Episode 4 A stranger arrives at an isolated farm, saying that he is God. He gets the grandfather, who had pretended to be paralysed, out of his chair and walking, and then eases the last moments of the dying grandmother. On his way out, he is found by the psychiatric nurses who have been looking for him.

Episode 5 Pierre, a medical student who is nearly 21, has a tense relationship with his taciturn father Marcel and shrewish mother Germaine. Out of the blue, Marcel tells him his real mother was Clarisse, now a noted stage actress. When he visits Clarisse after a rehearsal, she first tries to seduce the handsome young stranger and then, without ceasing to be flirtatious, retreats into vagueness once she is told the truth. Realising that she is not worth his time, Pierre resolves to be a good son to the couple who have brought him up.
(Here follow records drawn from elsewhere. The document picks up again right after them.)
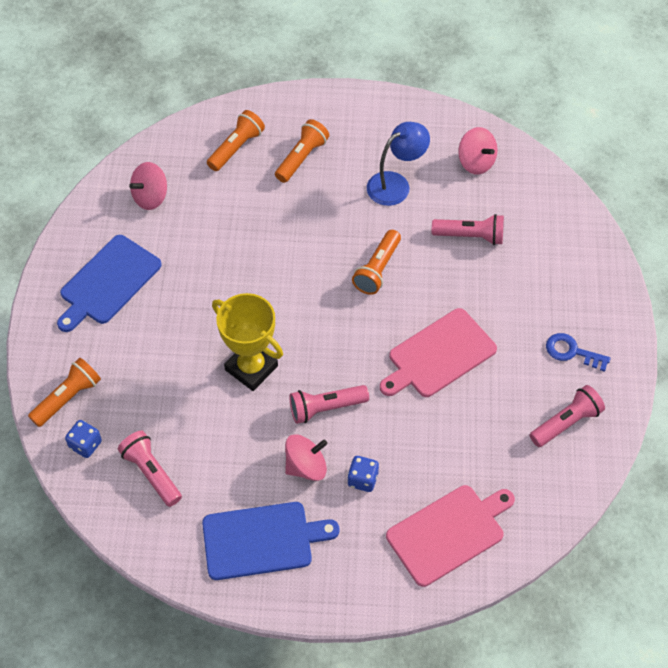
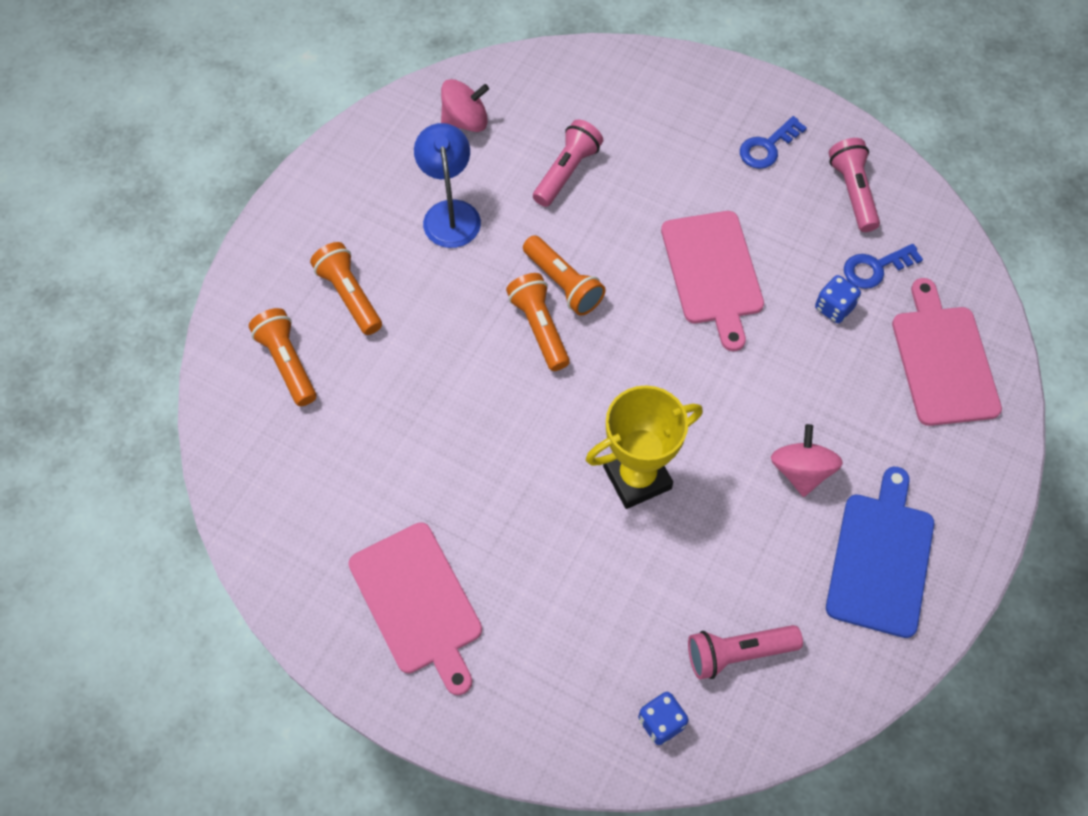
camera: 65 degrees left, 5 degrees up
orange flashlight [28,358,101,427] -> orange flashlight moved to [506,273,570,371]
blue cutting board [57,235,162,332] -> pink cutting board [348,522,482,695]
pink spinning top [129,162,167,210] -> none
pink flashlight [289,385,369,424] -> none
blue dice [347,456,379,492] -> blue dice moved to [815,275,861,323]
none -> blue key [844,244,923,289]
Episode 6 Having lost interest in his job as a bank cashier, Didier is told to leave at the end of the week. When a gunman appears at his position, he fills the man's suitcase with notes and coins. He then tracks down the thief, breaks into his apartment, and recovers the case. The thief then tracks him down and, after much argument, the two agree to share the loot. On opening the case, it contains bread, wine, and a sausage. The tramp who had substituted his lunch for the money is arrested for the theft.

Episode 7
From Episode 1, Jérôme and the bishop are enjoying a well-lubricated lunch, after which the bishop has difficulty in remembering what are the Ten Commandments.

== Cast ==
=== 1st episode ===
- Michel Simon : Jérôme Chambard
- Lucien Baroux : Monsignor Trousselier
- Claude Nollier : Mother Superior
- Albert Michel : vegetable seller
- Nina Myral : a nun (uncredited)

=== 2nd episode ===
- Micheline Presle : Micheline Allan
- Françoise Arnoul : Françoise Beaufort
- Mel Ferrer : Philip Allan
- Claude Dauphin : Georges Beaufort
- Marcel Dalio : jeweller (uncredited)
- Claude Piéplu : security guard (uncredited)
- Marie-France Pisier : girl at a dance (uncredited)

=== 3rd episode ===
- Charles Aznavour : Denis Mayeux
- Lino Ventura : Garigny, the pimp
- Maurice Biraud : Louis, police inspector
- Maurice Teynac : Father Superior
- Clément Harari : Garigny's muscle

=== 4th episode ===
- Fernandel : the madman
- Germaine Kerjean : grandmother
- Gaston Modot : grandfather
- René Clermont : father

=== 5th episode ===
- Alain Delon : Pierre Messager
- Danielle Darrieux : Clarisse Ardant
- Madeleine Robinson : Germaine Messager
- Georges Wilson : Marcel Messager
- Roland Armontel : Mercier
- Hubert Noël : Clarisse's lover
- Dominique Paturel : actor
- Gaby Basset : Clarisse's dresser
- Raoul Marco : actor

=== 6th episode ===
- Jean-Claude Brialy : Didier Marin, the bank clerk
- Louis de Funès : Antoine Vaillant, the bank raider
- Noël Roquevert : police inspector

=== 7th épisode ===
- Michel Simon : Jérôme Chambard
- Lucien Baroux : Monsignor Trousselier

==Reception==
According to the US critic Bosley Crowther, only one of the seven episodes tickled him, that in which Louis de Funès and Jean-Claude Brialy star.